À la figure de Camus, qui s’illusionne sur la situation du Chili, répond d’une certaine manière celle de Monica, la mère de Laura, une pasionaria assassinée par les militaires de Pinochet dans des circonstances troubles. Il est d’ailleurs question de la reconstitution de son meurtre dans le roman. Pourrait-on dire plus largement que Les Amandiers en fleurs réfléchit à la reconstitution du passé et des figures marquantes qui l’ont façonné ?

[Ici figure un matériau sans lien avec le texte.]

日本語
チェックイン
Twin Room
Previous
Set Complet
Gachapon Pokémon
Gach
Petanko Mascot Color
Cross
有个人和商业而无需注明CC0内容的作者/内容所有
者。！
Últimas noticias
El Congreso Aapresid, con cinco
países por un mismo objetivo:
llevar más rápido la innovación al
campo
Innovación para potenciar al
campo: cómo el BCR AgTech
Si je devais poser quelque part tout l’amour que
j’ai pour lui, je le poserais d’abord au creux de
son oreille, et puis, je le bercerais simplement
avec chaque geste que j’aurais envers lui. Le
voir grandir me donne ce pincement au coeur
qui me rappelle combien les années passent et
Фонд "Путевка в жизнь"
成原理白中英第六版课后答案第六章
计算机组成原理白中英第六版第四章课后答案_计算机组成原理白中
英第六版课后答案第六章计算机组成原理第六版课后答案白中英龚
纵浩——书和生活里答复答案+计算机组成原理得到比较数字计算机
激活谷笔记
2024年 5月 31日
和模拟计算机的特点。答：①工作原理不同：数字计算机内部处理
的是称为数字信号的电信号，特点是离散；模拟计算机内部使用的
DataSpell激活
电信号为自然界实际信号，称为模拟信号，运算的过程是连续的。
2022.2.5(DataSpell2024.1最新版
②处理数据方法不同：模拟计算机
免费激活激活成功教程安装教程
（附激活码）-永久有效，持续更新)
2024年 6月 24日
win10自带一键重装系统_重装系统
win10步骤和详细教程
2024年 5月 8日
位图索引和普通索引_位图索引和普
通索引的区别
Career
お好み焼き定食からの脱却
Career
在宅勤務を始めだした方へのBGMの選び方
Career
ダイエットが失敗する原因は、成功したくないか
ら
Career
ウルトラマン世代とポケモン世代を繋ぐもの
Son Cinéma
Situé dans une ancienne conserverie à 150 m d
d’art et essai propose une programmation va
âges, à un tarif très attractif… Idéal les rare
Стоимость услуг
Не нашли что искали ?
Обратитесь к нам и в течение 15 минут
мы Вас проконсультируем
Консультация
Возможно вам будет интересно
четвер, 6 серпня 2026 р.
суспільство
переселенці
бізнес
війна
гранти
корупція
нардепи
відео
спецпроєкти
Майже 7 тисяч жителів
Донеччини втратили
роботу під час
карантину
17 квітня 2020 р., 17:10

La question de la reconstitution du passé se pose avec acuité dans le cas chilien, parce que le régime militaire a beaucoup faussé l’Histoire avec ses « montages » à la télévision et dans les journaux qui sympathisaient avec le dictateur. La propagande a joué un rôle déterminant pour maintenir au pouvoir pendant dix-sept ans ce régime autoritaire. Depuis le retour de la démocratie, la société chilienne est divisée quant à la façon de raconter l’Histoire. Il existe encore un courant de l’historiographie qui ménage ou glorifie le dictateur. Voilà pourquoi il faut présenter une Histoire racontée du point de vue des victimes de la dictature afin de leur rendre justice. C’est ce que je fais dans ce roman par l’entremise du personnage de Laura, qui enquête sur la disparition de sa mère, Monica. Cette investigation est nécessaire et salutaire, mais elle est semée d’embûches. Je me suis intéressé aux reconstitutions judiciaires qui ont été faites pour les victimes de la dictature et j’ai fini par y voir une puissante métaphore du travail effectué par le romancier. Ce dernier tâtonne, extrapole, reconsidère, fictionnalise, s’avance tant bien que mal vers la vérité. C’est un travail à petits pas.